Tak berselang lama, setelah Nova siap mobil Aruna sudah berada di depan rumah Nova. Ibunya Ratih hanya mengetahui bahwa Nova akan belajar bersama Aruna, tanpa ia tahu bahwa Nova mungkin akan menyiapkan kejutan, untuk mengubah nasib kehidupannya bersama sang ibu.
“Apa kamu sudah siap?” tanya Aruna.
Nova mengangguk.
“Tentu saja aku siap.”
Setelah itu, si sopir pun memacu mobilnya perlahan dan menuju tempat yang akan di tunjukan oleh Aruna, dimana keluarganya memiliki sebuah bisnis yang bergerak di bidang perhiasan dan banyak lagi.
“Memangnya apa yang akan kamu jual, Nova?” tanya Aruna berusaha memecah keheningan yang ada.
Nova sejenak terdiam, ia sempat ragu namun lambat laun Aruna juga akan tahu meskipun dia menyembunyikan maksud dan tujuannya.
“Aku akan menjual berlian ini,” jelasnya sambil menunjukan batu berlian sebesar kepalan tangan itu.
Sontak si sopir dan Aruna terkejut, dan membuat mobil itu berhenti mendadak.
“APA?!” seru Aruna dan si sopir bersamaan.
“Sebesar ini?” lanjut Aruna.
Nova hanya mengangguk tanpa memberikan kejelasan apapun, tujuannya cukup satu yaitu memberikan kebahagiaan untuk ibunya.
“Iyaa, memangnya kenapa?” tanga Nova.
Aruna refleks menelan ludahnya, begitupun dengan si sopir ia hanya bisa memperhatikan batu berkilauan itu dari kejauhan.
“Jika benar ini berlian, harganya akan sangat mahal. Dan tentu saja batu ini akan memakan proses yang lama, beratnya saja mungkin sekitar satu kilo,” ujarnya.
Pak Agus si sopir langsung membelalakan matanya dengan mulut ternganga. Baru kali ini ia melihat batu berlian yang sangat besar tepat di depan matanya.
“B-benar kah itu?” tanya Nova mencoba memastikan.
Aruna mengangguk pelan.
“Benar, sebaiknya kita cepat. Sebelum ada yang melihat ini, sangat berbahaya.”
“Pak Agus ayo kita lanjutkan perjalanan kita.”
“Baik, Non.”
Sementara Nova masih memperhatikan batu berlian yang ia sengaja bawa dari ruang dimensi, untuk mengetahui keasliannya itu.
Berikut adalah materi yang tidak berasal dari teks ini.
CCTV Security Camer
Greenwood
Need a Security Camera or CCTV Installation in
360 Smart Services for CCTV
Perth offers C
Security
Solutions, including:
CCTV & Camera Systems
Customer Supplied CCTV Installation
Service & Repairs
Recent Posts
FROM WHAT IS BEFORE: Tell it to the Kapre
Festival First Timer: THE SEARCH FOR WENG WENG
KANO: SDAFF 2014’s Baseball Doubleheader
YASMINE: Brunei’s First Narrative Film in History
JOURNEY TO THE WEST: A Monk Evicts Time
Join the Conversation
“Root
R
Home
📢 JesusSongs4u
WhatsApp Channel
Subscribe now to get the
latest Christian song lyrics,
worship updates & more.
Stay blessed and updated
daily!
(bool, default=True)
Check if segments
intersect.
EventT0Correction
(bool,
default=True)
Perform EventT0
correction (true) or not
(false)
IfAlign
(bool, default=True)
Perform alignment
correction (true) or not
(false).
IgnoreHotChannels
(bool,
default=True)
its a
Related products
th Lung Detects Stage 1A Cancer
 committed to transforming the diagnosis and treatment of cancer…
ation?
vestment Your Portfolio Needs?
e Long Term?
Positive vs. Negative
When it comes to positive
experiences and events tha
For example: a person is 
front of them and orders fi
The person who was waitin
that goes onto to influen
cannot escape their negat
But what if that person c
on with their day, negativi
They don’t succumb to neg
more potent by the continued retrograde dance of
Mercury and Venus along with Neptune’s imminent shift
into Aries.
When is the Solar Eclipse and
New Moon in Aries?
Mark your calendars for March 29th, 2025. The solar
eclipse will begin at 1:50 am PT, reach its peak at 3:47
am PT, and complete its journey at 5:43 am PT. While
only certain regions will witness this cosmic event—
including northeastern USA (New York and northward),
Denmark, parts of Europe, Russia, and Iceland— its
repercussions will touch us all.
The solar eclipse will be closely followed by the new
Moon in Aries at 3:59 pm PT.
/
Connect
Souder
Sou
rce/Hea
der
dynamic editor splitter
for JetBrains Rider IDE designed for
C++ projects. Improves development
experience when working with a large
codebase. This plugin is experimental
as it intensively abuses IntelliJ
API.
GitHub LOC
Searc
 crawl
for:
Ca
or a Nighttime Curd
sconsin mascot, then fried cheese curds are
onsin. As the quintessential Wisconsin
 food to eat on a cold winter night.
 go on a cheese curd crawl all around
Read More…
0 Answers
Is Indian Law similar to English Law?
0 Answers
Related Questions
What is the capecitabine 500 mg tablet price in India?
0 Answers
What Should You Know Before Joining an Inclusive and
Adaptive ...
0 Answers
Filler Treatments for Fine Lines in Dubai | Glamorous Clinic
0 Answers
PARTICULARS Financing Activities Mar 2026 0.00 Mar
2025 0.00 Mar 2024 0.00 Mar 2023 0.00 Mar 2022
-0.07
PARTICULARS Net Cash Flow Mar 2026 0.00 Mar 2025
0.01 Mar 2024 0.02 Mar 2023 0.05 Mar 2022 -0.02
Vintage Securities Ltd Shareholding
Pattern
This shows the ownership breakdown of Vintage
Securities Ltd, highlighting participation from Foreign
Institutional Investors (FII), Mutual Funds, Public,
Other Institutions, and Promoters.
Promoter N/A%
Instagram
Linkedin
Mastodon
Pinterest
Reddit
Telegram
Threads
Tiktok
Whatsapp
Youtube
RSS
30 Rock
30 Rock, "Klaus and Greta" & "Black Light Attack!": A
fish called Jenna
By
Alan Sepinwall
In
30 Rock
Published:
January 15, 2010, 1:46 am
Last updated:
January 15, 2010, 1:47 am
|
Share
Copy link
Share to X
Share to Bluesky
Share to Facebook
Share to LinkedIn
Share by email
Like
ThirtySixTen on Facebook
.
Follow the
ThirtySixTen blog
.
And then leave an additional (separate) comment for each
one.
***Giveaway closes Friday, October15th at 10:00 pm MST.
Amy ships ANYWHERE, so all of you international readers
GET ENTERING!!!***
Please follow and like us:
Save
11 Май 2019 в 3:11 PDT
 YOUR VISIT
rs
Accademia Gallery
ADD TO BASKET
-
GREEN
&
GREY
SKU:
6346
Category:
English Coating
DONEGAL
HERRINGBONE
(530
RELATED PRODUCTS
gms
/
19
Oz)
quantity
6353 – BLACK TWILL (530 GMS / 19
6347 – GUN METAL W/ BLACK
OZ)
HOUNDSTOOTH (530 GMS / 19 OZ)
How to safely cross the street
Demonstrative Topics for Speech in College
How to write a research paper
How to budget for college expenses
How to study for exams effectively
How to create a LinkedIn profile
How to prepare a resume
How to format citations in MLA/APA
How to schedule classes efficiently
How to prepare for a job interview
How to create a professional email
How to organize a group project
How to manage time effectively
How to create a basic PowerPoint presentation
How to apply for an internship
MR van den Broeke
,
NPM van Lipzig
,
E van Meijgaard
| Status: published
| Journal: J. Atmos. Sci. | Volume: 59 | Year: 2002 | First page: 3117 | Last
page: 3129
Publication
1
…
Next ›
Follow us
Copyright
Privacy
Aruna terlihat sedang menelpon seseorang, dan segera menyuruh orang di sebrang telpon untuk segera mendatangi toko yang akan di kunjunginya bersama Nova.
Tak perlu waktu lama, akhirnya mobil yang di kendarai mereka sampai di sebuah toko yang terlihat cukup ramai dan megah.
Mereka semua turun, beberapa orang langsung menyambut Aruna sambil menunduk hormat.
“Apa itu kekasihnya non Aruna?” bisik salah satu pegawai kepada teman di sebelahnya.